Leaders of the G20 states gathering this week-end in Australia must act immediately to ensure all the personnel, equipment and funding required to halt the Ebola outbreak are made available without any discrimination, a number of leading international non-governmental organisations said today.
Amnesty International, Oxfam International, Plan International, Save the Children and WaterAid are collectively present in all the three affected countries with a clear analysis of the tremendous needs still to be addressed.
These five international non-governmental organisations have launched a petition to the world’s 20 largest economies, to take concrete actions to win the fight against the Ebola disease.
Within a couple of weeks, 165,490 people around the world signed the petition to express solidarity with communities affected by the Ebola outbreak and remind the G20 leaders that the window to stop the outbreak from spiralling out of control is closing fast.
“G20 leaders must remember that in the context of a health emergency, such as the Ebola crisis, states have a legally binding obligation under international human rights law to provide assistance if they are in a position to do so”, said Steve Cockburn, Amnesty International’s Deputy Regional Director for West and Central Africa.
“ The national and global response needs to scale up rapidly, and do so in a way that respects, protects and fulfils all human rights of patients, health workers and the community at large.’’
Ahead of the summit, Amnesty International, Oxfam International, Plan International, Save the Children and WaterAid have organized several campaigns, public events and meetings across all regions of the world including in Australia, Japan, Spain, the US and the UK.
“The Ebola epidemic has reminded us of the fragility of health systems in most West African states and the need for improved sanitation clean water and good hygiene behaviours to be promoted in national policies and development plans,” says Mariame Dem, WaterAid’s Head of West Africa Region.

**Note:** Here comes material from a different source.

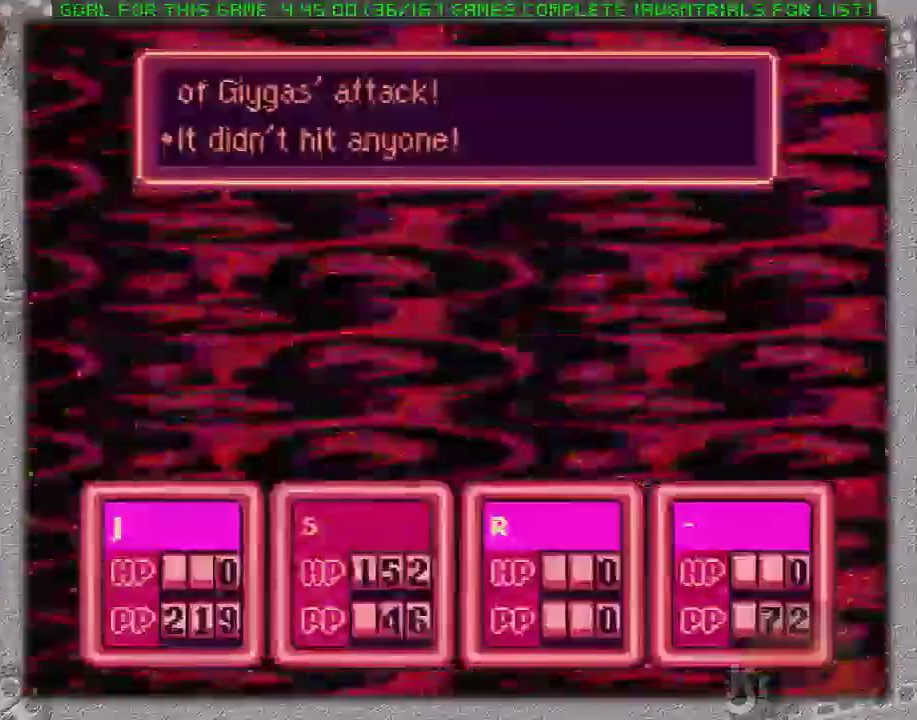
{"dt_ms": 500, "buttons": [], "events": [[67, "L1", "up"]]}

“The international community needs to intensify efforts and external interventions must consider community led solutions that are sustainable. All these must be linked to a long term strategy that ensures that our health systems include behaviour change programmes that strengthen prevention strategies.”
Since the Ebola outbreak began in Guinea in December 2013 and then spread to Liberia and Sierra Leone, a growing number of cases have been reported with more than 5,000 dead in West Africa, making children vulnerable.
“The spread of the Ebola virus is affecting everyone. However, children are especially vulnerable as they witness disruption, death, panic and even stigmatisation. It is important that all Ebola strategies include child friendly responses, with the protection and well-being of children being paramount,” reaffirms Damien Queally, Plan’s Deputy Regional Director with overall responsibility for Plan’s Ebola response.
A huge wave of international solidarity must get under way for the benefit of affected countries.
“Some countries are punching far above their weight, as demonstrated by Cuba’s quick deployment of healthcare workers, and Nigeria’s recent pledge to send 600 of their own”, says Natasha Quist, Regional Director for Save the Children.
“Thousands of children have already lost parents and loved ones, and the wider social, healthcare, and economic repercussions have been devastating. With new cases being confirmed in Mali, the international community must also bolster regional efforts to spread awareness and stop the outbreak in its tracks. Today, the battle is far from over and each of the G20 countries –not just a handful- must do their part.”
“The window of opportunity to bring the spread of Ebola under control is closing fast. The G20 is in prime position to provide the leadership and resources desperately needed. Hiding behind the generosity of others is unacceptable if we are to tackle the immediate emergency and ensure the long-term recovery of the region,” said Vincent Koch, Oxfam’s Ebola Operational Response Lead.